Indeed, as India extends its influence east and west on land and at sea, it is bumping into China which is also concerned about protecting its interests throughout the region and is expanding its reach. The paramount concern animating Chinese interests in the Indian Ocean is energy security, an imperative that has been widely debated in media and academic studies.  It is facing “Malacca Dilemma”. It is no exaggeration to say that whoever controls the Strait of Malacca will also have a stranglehold on the energy route of China. Excessive reliance on this strait has brought an important potential threat to China’s energy security. The Straits of Malacca is without question a crucial sea route that will enable the United States to seize geopolitical superiority, restrict the rise of major powers, and control the flow of the world’s energy.

The Chinese government hopes to eventually be able to partly bypass that strait by transporting oil and other energy products via roads and pipelines from ports on the Indian Ocean into the heart of China.  The Chinese government has already adopted a “string of pearls” strategy for the Indian Ocean, which consists of setting up a series of ports in friendly countries along the ocean’s northern seaboard like, Gwadar, a port in Pasni, Pakistan, 75 miles east of Gwadar, which is to be joined to the Gwadar facility by a new highway; a fueling station on the southern coast of Sri Lanka; and a container facility with extensive naval and commercial access in Chittagong, Bangladesh.
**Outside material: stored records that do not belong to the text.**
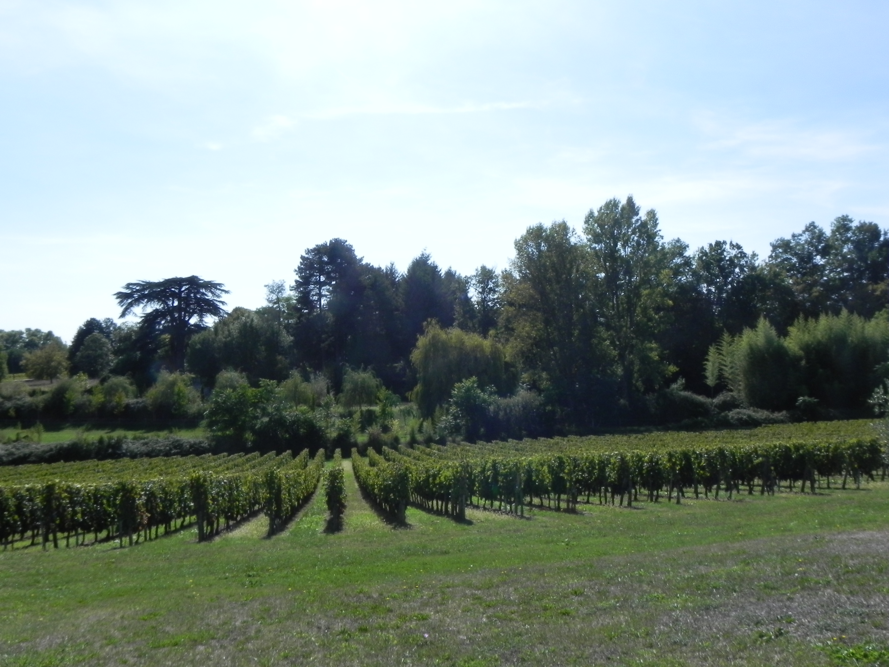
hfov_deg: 55.4
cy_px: 334
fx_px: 847
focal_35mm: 33
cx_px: 444
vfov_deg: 42.9
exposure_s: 1/397
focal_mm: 5.9
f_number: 8
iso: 160
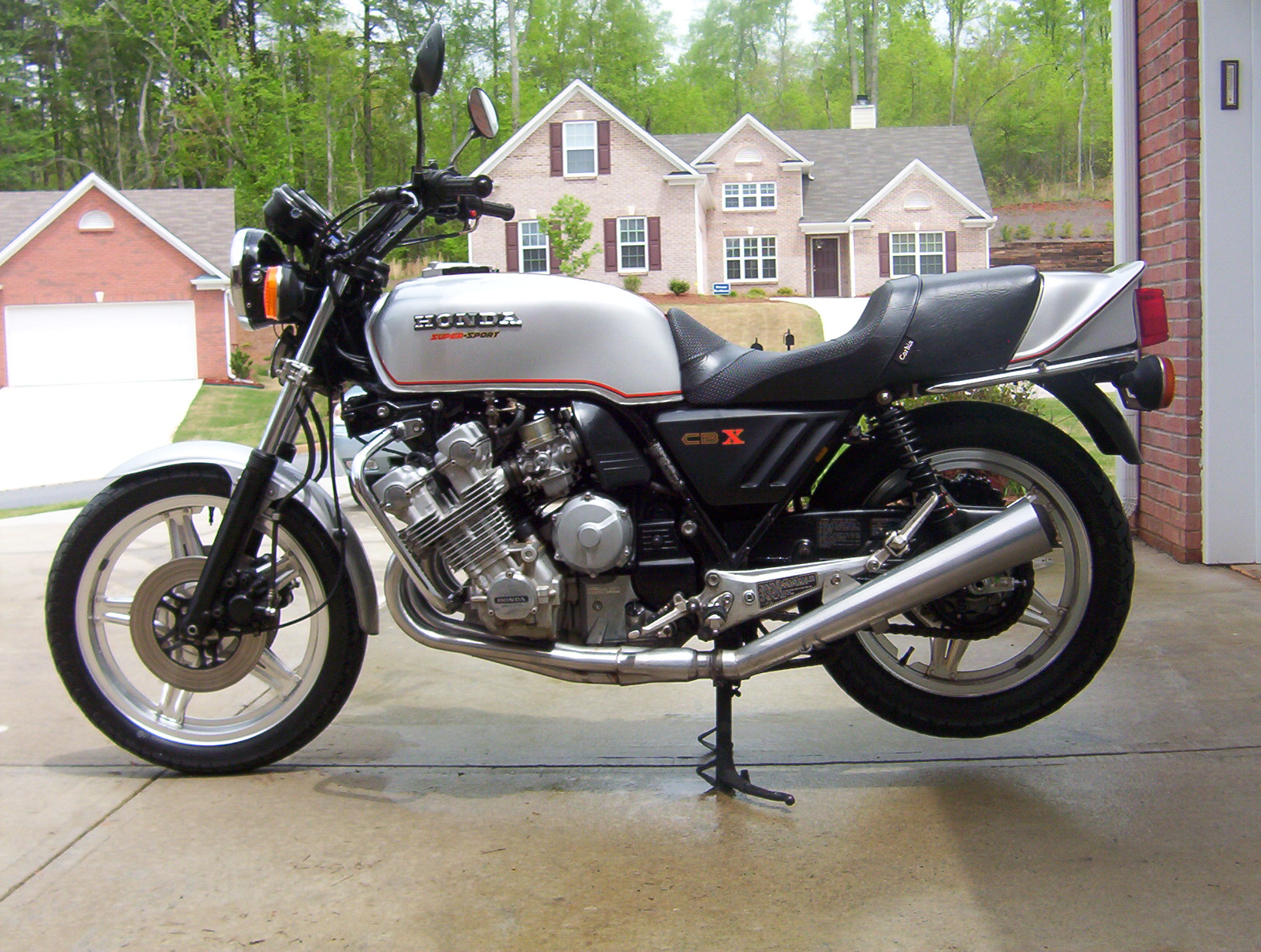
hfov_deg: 51.2
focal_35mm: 36
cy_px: 476
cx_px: 630
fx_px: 1315
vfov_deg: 39.8
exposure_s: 1/390
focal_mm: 5.54
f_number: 5.24
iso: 100
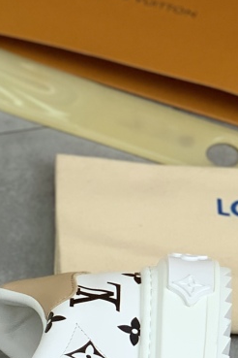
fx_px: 2092
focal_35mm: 211
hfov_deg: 6.4
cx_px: -170
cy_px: 456
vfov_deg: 9.6
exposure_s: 1/159
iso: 16
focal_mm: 6
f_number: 2.4
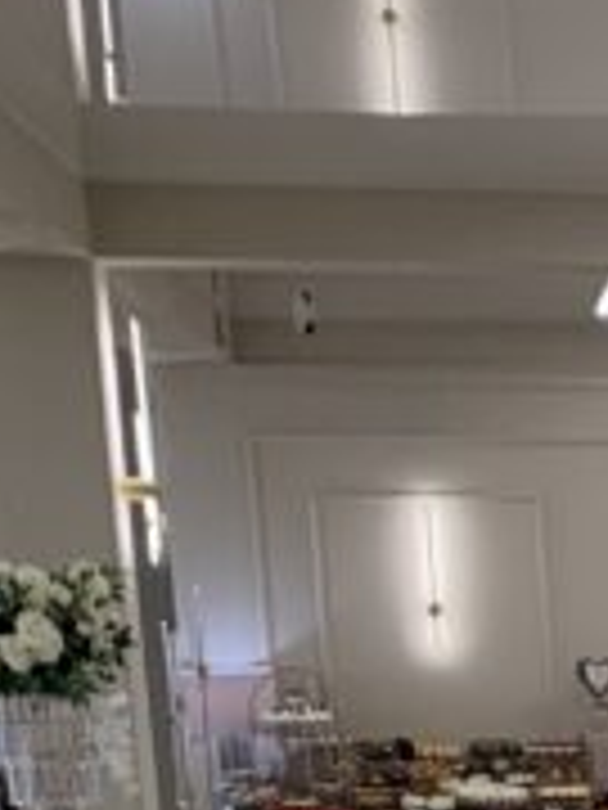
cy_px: 1665
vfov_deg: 11.8
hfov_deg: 9.3
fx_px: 3466
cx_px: 1293
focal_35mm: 148
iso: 64
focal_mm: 4.25
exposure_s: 1/121
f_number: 1.8
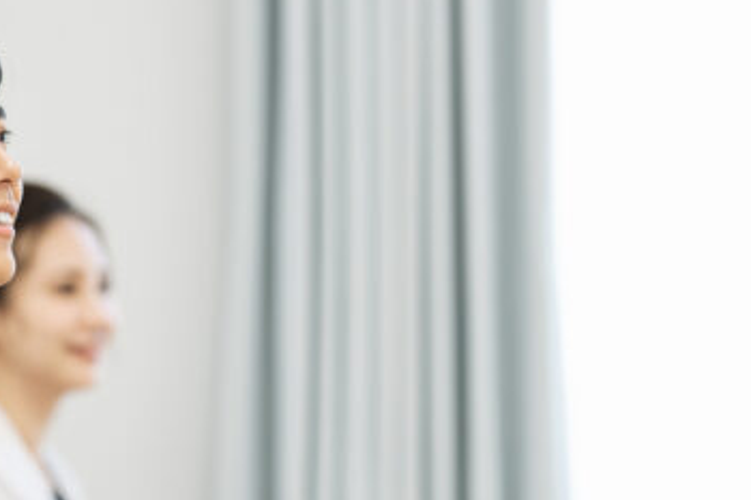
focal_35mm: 261
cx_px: -4
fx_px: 5442
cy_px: 388
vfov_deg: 5.3
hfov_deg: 7.9
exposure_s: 1/200
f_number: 2
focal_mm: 105
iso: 250
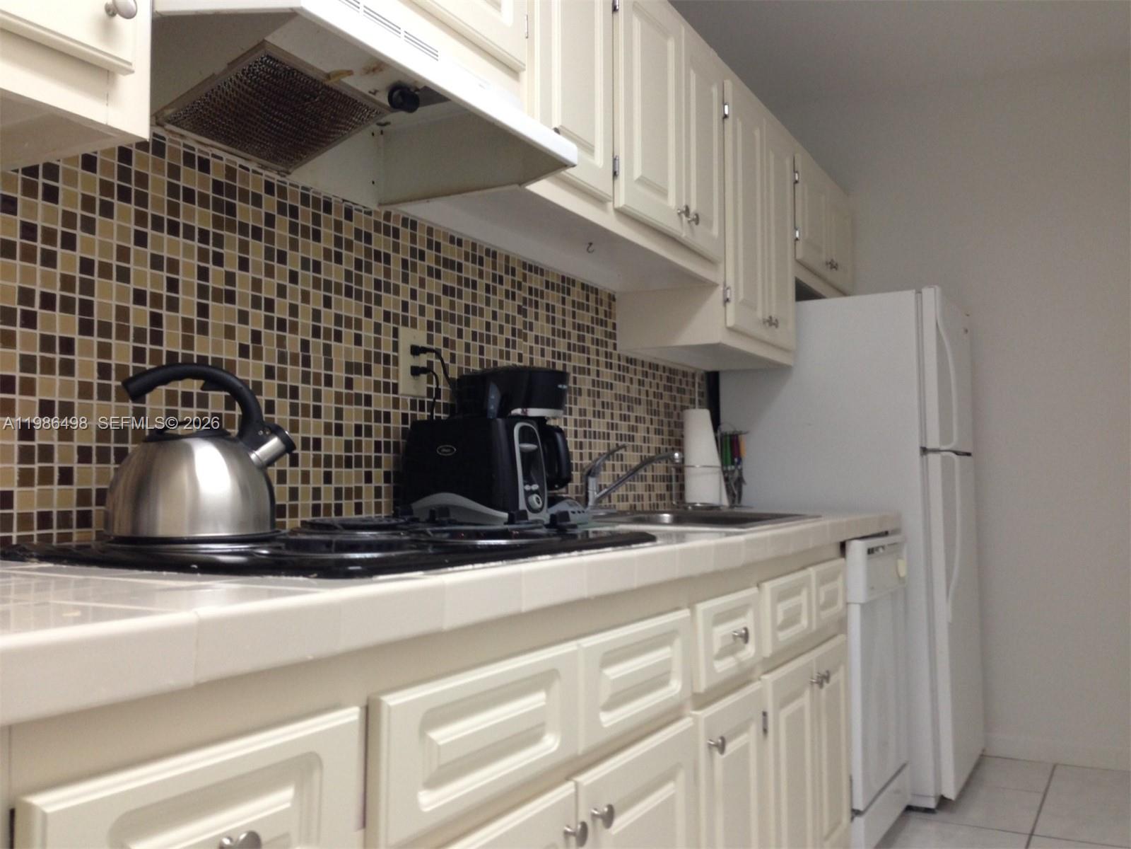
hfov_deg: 55.4
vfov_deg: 42.9
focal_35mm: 33
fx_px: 1078
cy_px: 424
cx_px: 566
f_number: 2.4
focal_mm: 4.13
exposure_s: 1/20
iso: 80
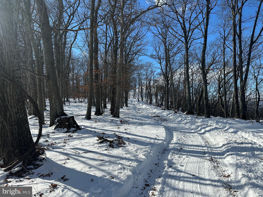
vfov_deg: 56.8
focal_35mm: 24
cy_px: 98
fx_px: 182
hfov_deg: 71.6
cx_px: 132
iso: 80
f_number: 1.78
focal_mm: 6.86
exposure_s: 1/6623
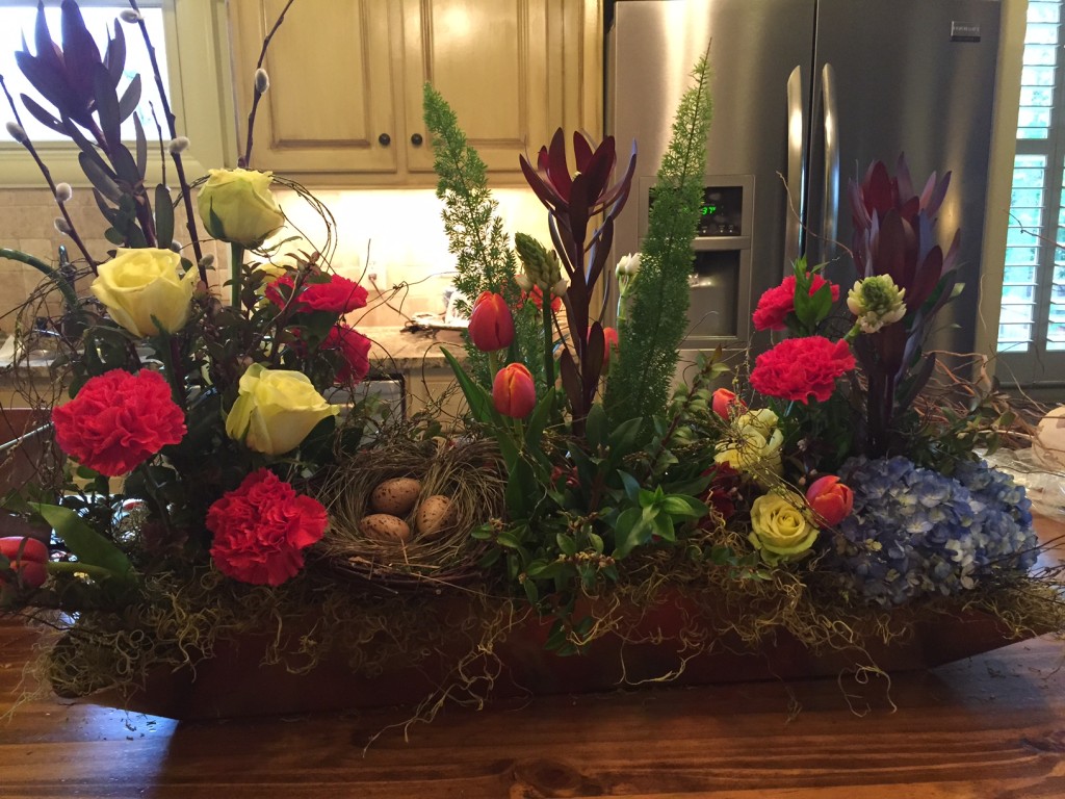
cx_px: 532
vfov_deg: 48.2
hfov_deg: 61.7
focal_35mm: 29
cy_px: 400
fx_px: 892
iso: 250
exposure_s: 1/30
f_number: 2.2
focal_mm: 4.15
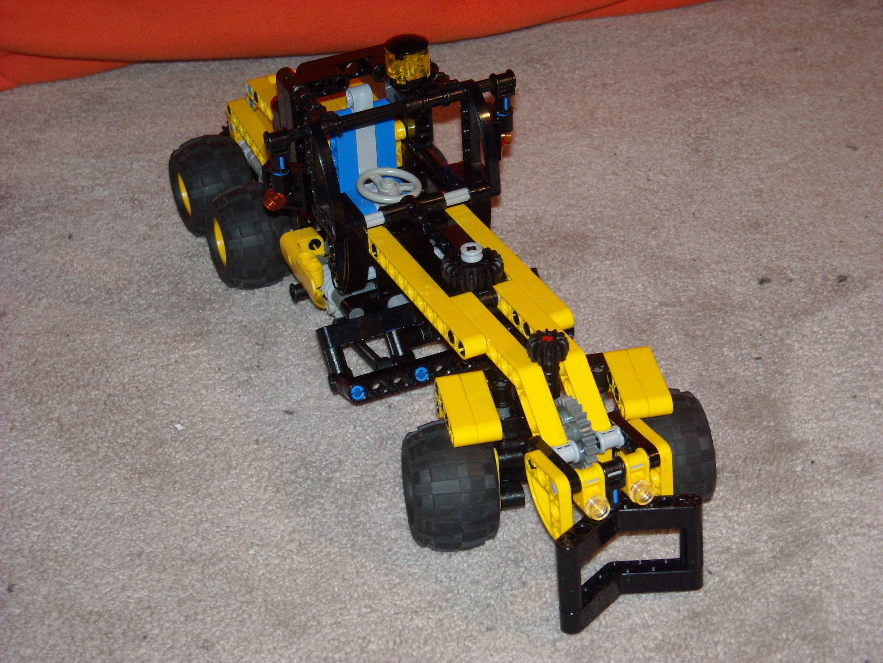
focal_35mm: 76
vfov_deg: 19.4
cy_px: 332
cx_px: 442
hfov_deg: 25.7
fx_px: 1939
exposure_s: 1/60
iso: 200
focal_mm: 12.3
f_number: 3.9
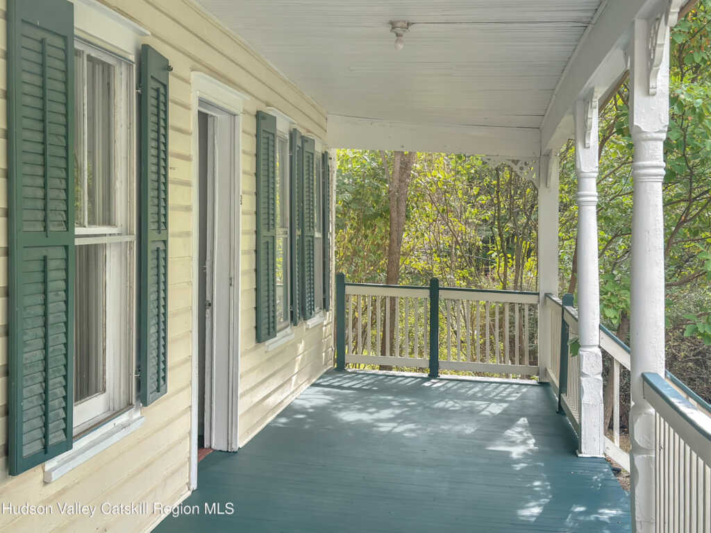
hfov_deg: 39.7
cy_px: 266
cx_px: 356
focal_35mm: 48
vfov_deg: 30.3
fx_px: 986
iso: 80
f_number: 1.8
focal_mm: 6.86
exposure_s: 1/270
The Chinese government is also envisioning a canal across the Isthmus of Kra, in Thailand, to link the Indian Ocean to China’s Pacific coast- a project on the scale of the Panama Canal and one that could further tip Asia’s balance of power in China’s favor by giving China’s burgeoning navy and commercial maritime fleet easy access to a vast oceanic continuum stretching all the way from East Africa to Japan and the Korean Peninsula.

Besides this strategy, China is cultivating its relations with the countries of the region through aid, trade and defence agreements. One important factor for China to built alternative routes is the fact that Indian navy, soon to be the third largest in the world after those of the United States and China, will function as an antidote to Chinese military expansion.

Broadly speaking, the success so far behind India’s foreign policy in the Indian Ocean region has been due to its focus on: using trade and investment; concessional loans; diplomacy, training billets in Indian military academies for foreign military personnel; capacity building programs in education, government and military affairs; and defence cooperation etc. It is evident that Indian Ocean has assumed a central place in the strategies of the major powers of the world and the regional powers also. Like a microcosm of the world at large, the Indian Ocean region is speedily developing into a region of both “ferociously guarded sovereignty” and “astonishing interdependence” The Indians and the Chinese are likely to enter into a dynamic great-power rivalry in these waters, with their economic interests as major trading partners locking them in an uncomfortable embrace; while Pakistan would continue to assert its position by establishing alliance with China and by building its own capacity, especially naval power.

In view of the circumstances and geo-political realities, the US will have to change its posture from that of dominance to a sort of indispensable relationship with the regional powers, including Iran and Pakistan.  It should, in future, act as a mediator, a balancer between China and India.